If you’re 24 or 33 or 42 and you catch this bug, just remember, you ain’t gonna turn into a leper (allegedly). You’re gonna be sick, yes, but you’re not gonna need the hospital (probably). You’re gonna stay home, cough a lot, drink your water, eat your soup, and get it together. I’m reading this morning where the mighty Tormund, badass warrior dude from beyond The Wall in Game of Thrones, just tested positive. Tormund! He reports he’s fine, showing the symptoms of your basic cold, which appears to be typical for a healthy guy in his 40s.
It’s us old fart geezer baby boomers that gotta watch our rear ends. A bit too much mileage on the old chassis can lead to some weak links in The Armor, chinks that get exploited by ornery little bugs. So it’s time to lay low and ponder the fate of … The Reno Rodeo? Hot August Nights? The Rib Cook-off? Burning Man?
We all knew that sooner or later, Dum Dum’s luck was gonna run out. That he was gonna have to deal with a real legitimate crisis. Something a little heavier than Charlottesville and paper towels in Puerto Rico. Well, ole Twitler’s Reckoning has arrived. And sure enough, his slacks dropped around his ankles very quickly, and there they stubbornly remain. Oops. The lack of widespread testing in this country for The Virus is nothing less than a national catastrophe. I mean, are we the United States or are we freaking Uzbekistan? Corona could well be Trump’s Katrina … times a million.

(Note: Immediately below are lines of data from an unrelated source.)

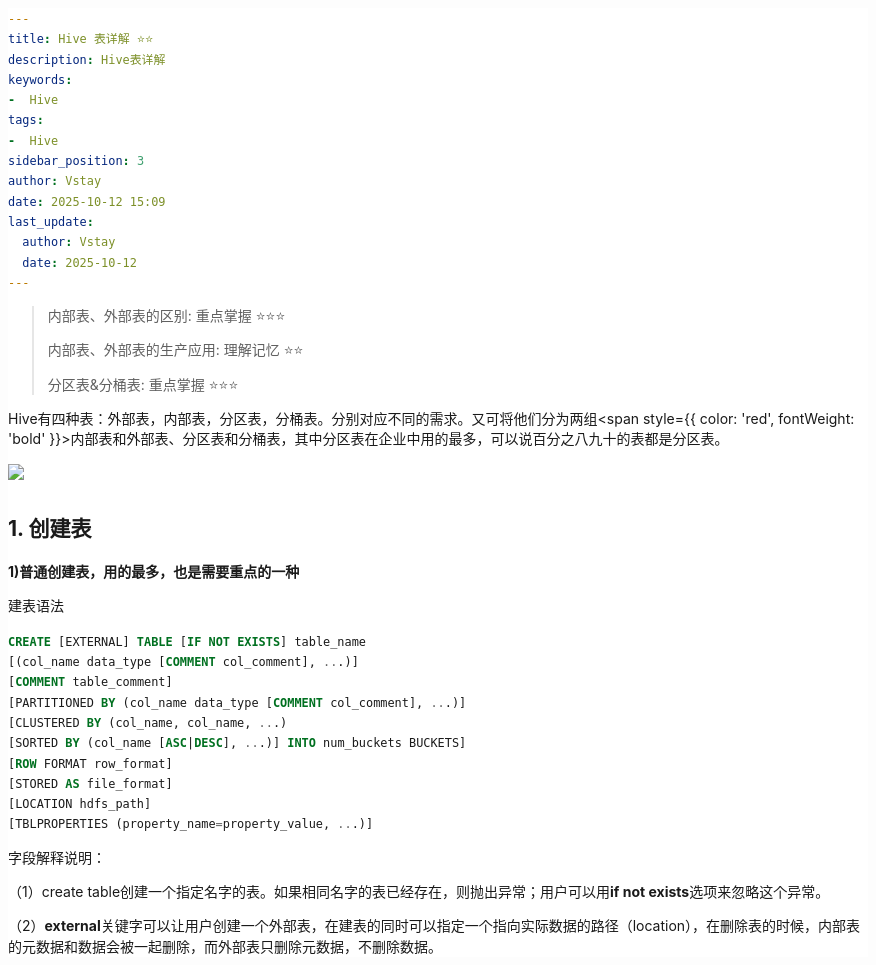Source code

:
 ```yaml
---
title: Hive 表详解 ⭐️⭐️
description: Hive表详解
keywords:
-  Hive
tags:
-  Hive
sidebar_position: 3
author: Vstay
date: 2025-10-12 15:09
last_update:
  author: Vstay
  date: 2025-10-12
---
```


> 内部表、外部表的区别: 重点掌握 ⭐️⭐️⭐️
> 
> 内部表、外部表的生产应用: 理解记忆 ⭐️⭐️
> 
> 分区表&分桶表: 重点掌握 ⭐️⭐️⭐️


Hive有四种表：外部表，内部表，分区表，分桶表。分别对应不同的需求。又可将他们分为两组<span style={{ color: 'red', fontWeight: 'bold' }}>内部表和外部表、分区表和分桶表</span>，其中分区表在企业中用的最多，可以说百分之八九十的表都是分区表。


![](https://cdn.jsdelivr.net/gh/Vstay97/Img_storage@main/blog/2025/Hive%E8%A1%A8%E8%AF%A6%E8%A7%A3/20251012185807625.png)

## 1. 创建表

**1)普通创建表，用的最多，也是需要重点的一种**

建表语法

```sql
CREATE [EXTERNAL] TABLE [IF NOT EXISTS] table_name
[(col_name data_type [COMMENT col_comment], ...)]
[COMMENT table_comment]
[PARTITIONED BY (col_name data_type [COMMENT col_comment], ...)]
[CLUSTERED BY (col_name, col_name, ...)
[SORTED BY (col_name [ASC|DESC], ...)] INTO num_buckets BUCKETS]
[ROW FORMAT row_format]
[STORED AS file_format]
[LOCATION hdfs_path]
[TBLPROPERTIES (property_name=property_value, ...)]
```

字段解释说明：

（1）create table创建一个指定名字的表。如果相同名字的表已经存在，则抛出异常；用户可以用**if not exists**选项来忽略这个异常。

（2）**external**关键字可以让用户创建一个外部表，在建表的同时可以指定一个指向实际数据的路径（location），在删除表的时候，内部表的元数据和数据会被一起删除，而外部表只删除元数据，不删除数据。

I’m finding it easy to consider the coronavirus as a response to our continuously toxic behavior. Meaning The Virus as a planetary response by Gaia herself, that She is now ready to fight back against the raging slobitude of humanity, that Mother Earth is freaking fed up with our poisonous bullshit, and She’s finally gonna do something about it. Of the Four Horsemen of the Apocalypse, Pestilence is a solid sender, capable of racking up some impressive stats.